CIOT Vice President's page, September 2015
Hello to all readers of Tax Adviser. Having read the wise words of so many officers of the Institute and the Association over many years, it is quite intimidating to realise I have now to try to emulate them for the first time! So, perhaps I can just set out my thoughts on a couple of issues that I regard as key to the operation of the tax system in the UK and hope I am not crossed off the invitation list.
The avoidance debate
Much has been written about the difference between avoidance and aggressive tax planning, including whether it matters.
Doubtless everyone will have their own views but I suspect there are two things on which most would agree. The first is that what is ‘acceptable’ is different today from what it was ten or even five years ago. The second is that no one should be criticised for using the tax system in exactly the way the legislators intended.
As has often been said, if politicians don’t like the way the tax system works they should change it. It was therefore encouraging to hear the Chancellor in his Summer Budget specifically add ‘imbalances in the tax system’ to ‘evasion, avoidance and planning’ as an issue that needed to be addressed.
Whatever tax advisers may think about the impact of individual tax changes, government clearly has the right to make them. However, it has to accept that means it is responsible for aspects of the tax system that it no longer likes and not deliberately try to confuse those features with avoidance. That debate is confusing enough already.
Review of HMRC?
Many people have called for a formal review of HMRC. On balance I feel this probably is now due, but only if it is not allowed to become a witch-hunt and, crucially, if the subject of resourcing (or lack of it) is included in the review’s scope.

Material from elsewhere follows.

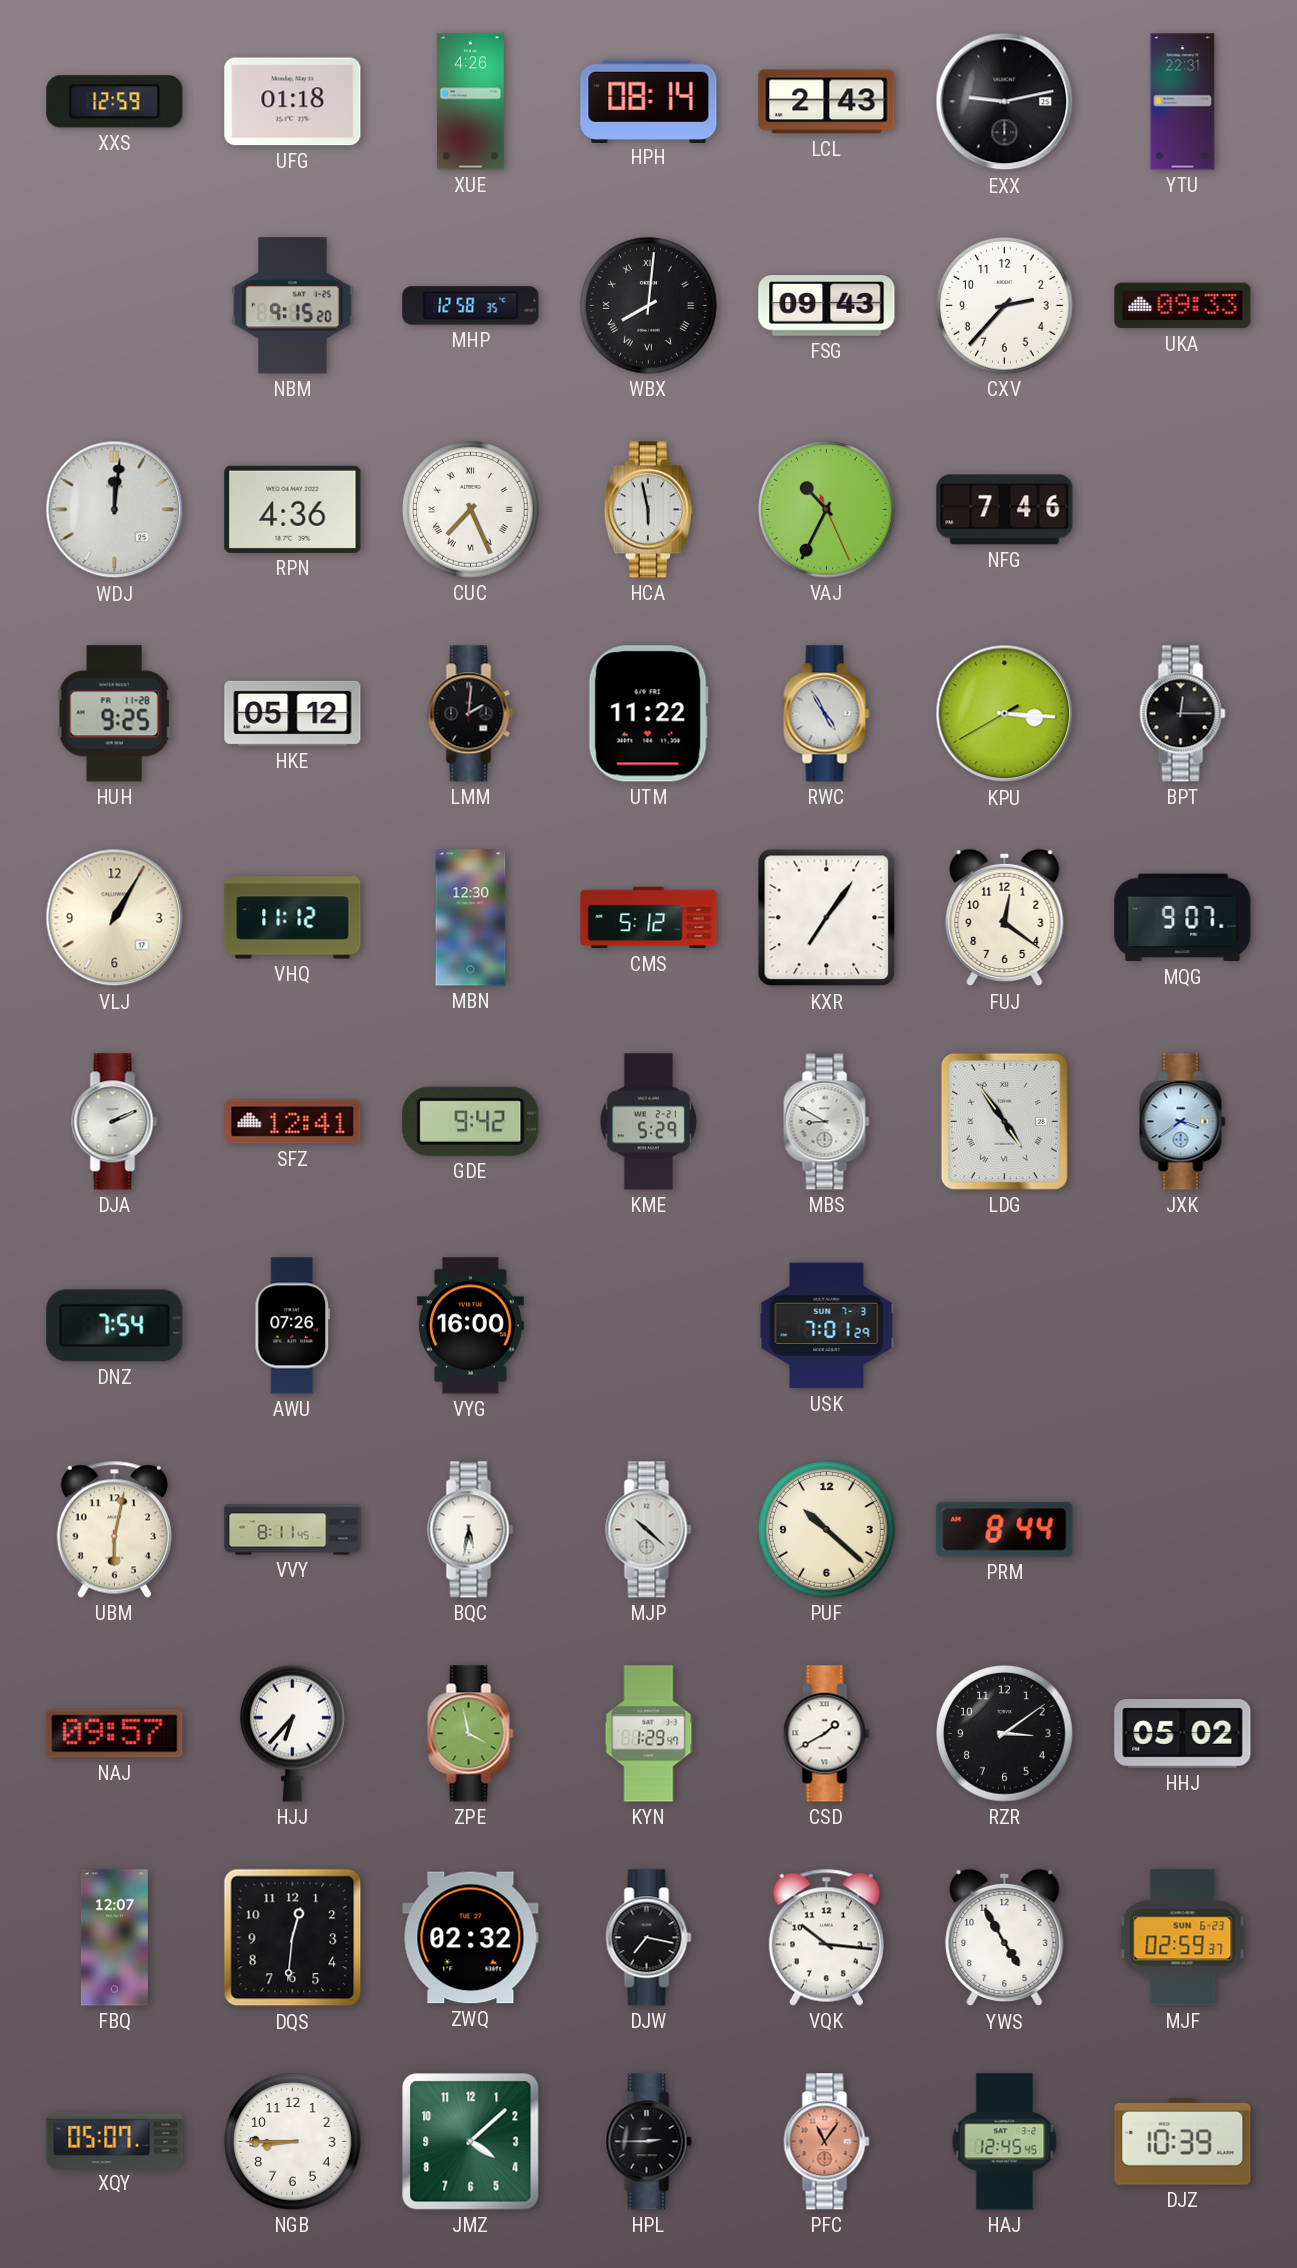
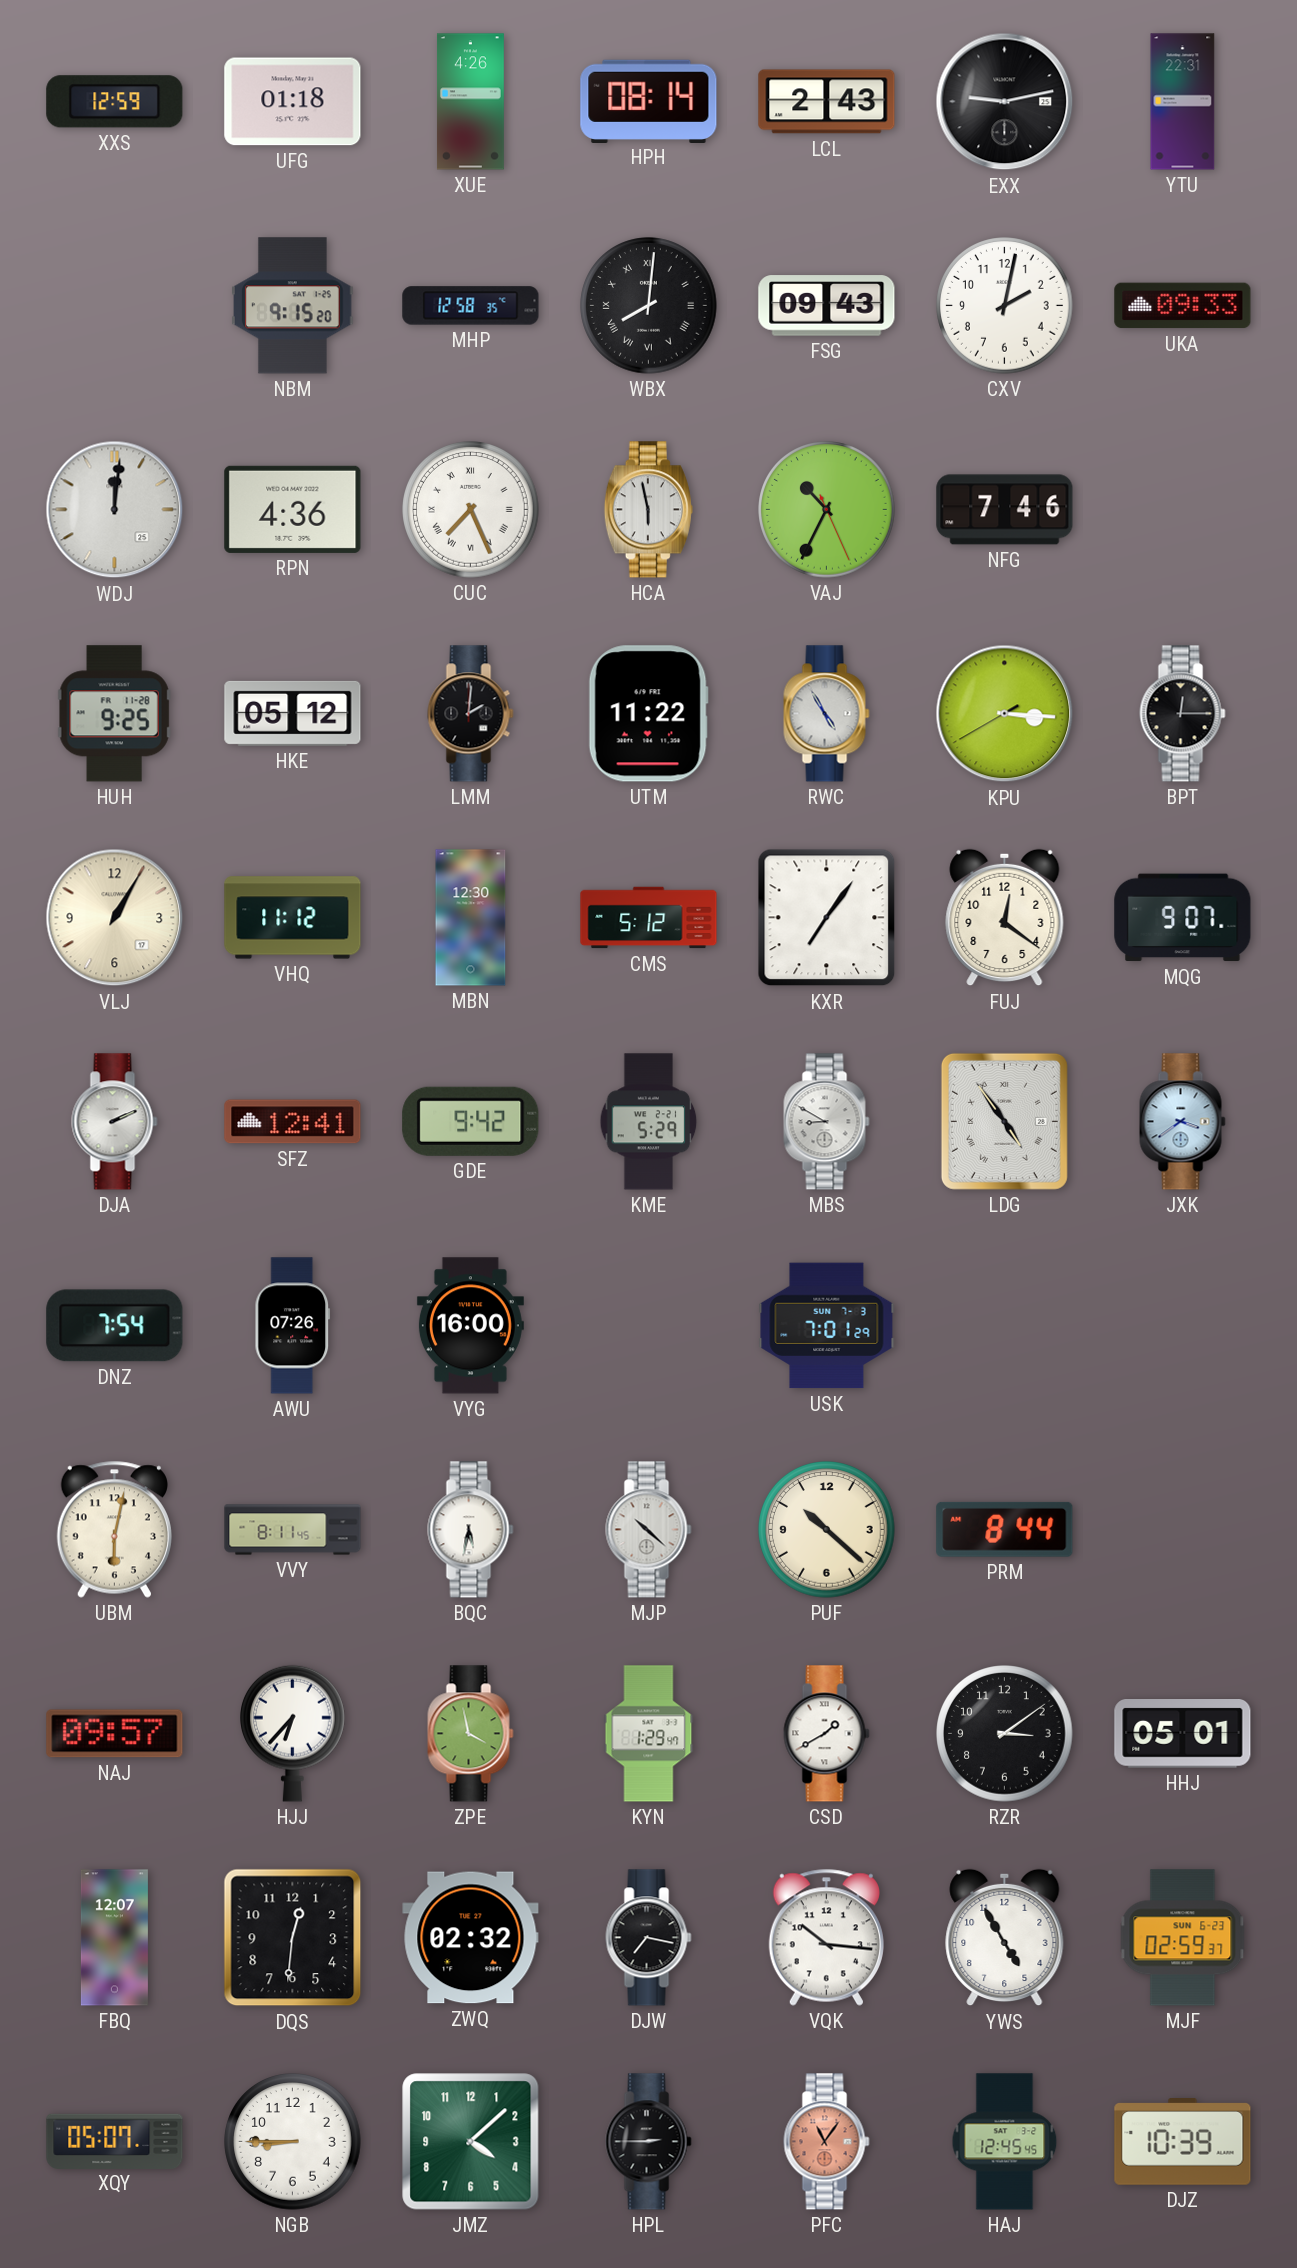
CXV: 2:37 -> 2:02
HHJ: 05:02 -> 05:01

The tax system depends on taxpayers having complete confidence in the tax authority, and I fear that is no longer the case. I hesitate slightly because I’d want HMRC genuinely to accept this was in everyone’s interests (including theirs) and to buy into it wholeheartedly. Of course there are areas HMRC need to improve, including where their service levels are way below what is acceptable. Similarly, there are indications that they are sometimes deliberately not engaging as widely as in the past because they don’t like what they are being told. That does not mean it isn’t incumbent on the rest of us to understand that certain changes – such as increasing computerisation (read ‘Transforming service’ by HMRC’s Change Director Elaine Benn) – are going to happen whether we like it or not, so there is no point in fighting them, but rather we should do everything possible to ensure the changes are made sensibly and in realistic timeframes. Certainly that continues to be our Institute’s approach.
In addition, HMRC were criticised so often by the PAC, in effect, for engaging with advisers that it is hard to blame them for caution; but a constructive relationship with the profession and taxpayers is crucial. Nonetheless, I believe HMRC are trying to do their best at a time of great change and with insufficient resources. Giving HMRC extra resources to deal with avoidance is understandable in the current climate, but this doesn’t address the lack of resources in other areas. If an independent review was conducted in a positive manner and addressed all of these issues it would go a long way to restore confidence in HMRC. By contrast, a ‘hostile’ review, or one that excluded resourcing from its scope on the basis that the government would never allow any increase, would be profoundly counter-productive.
I hope that the above has struck a chord with at least some readers and not too many are on the website cancelling their subscription! We’ll see if I get invited back! It has certainly been a privilege and my best wishes to all.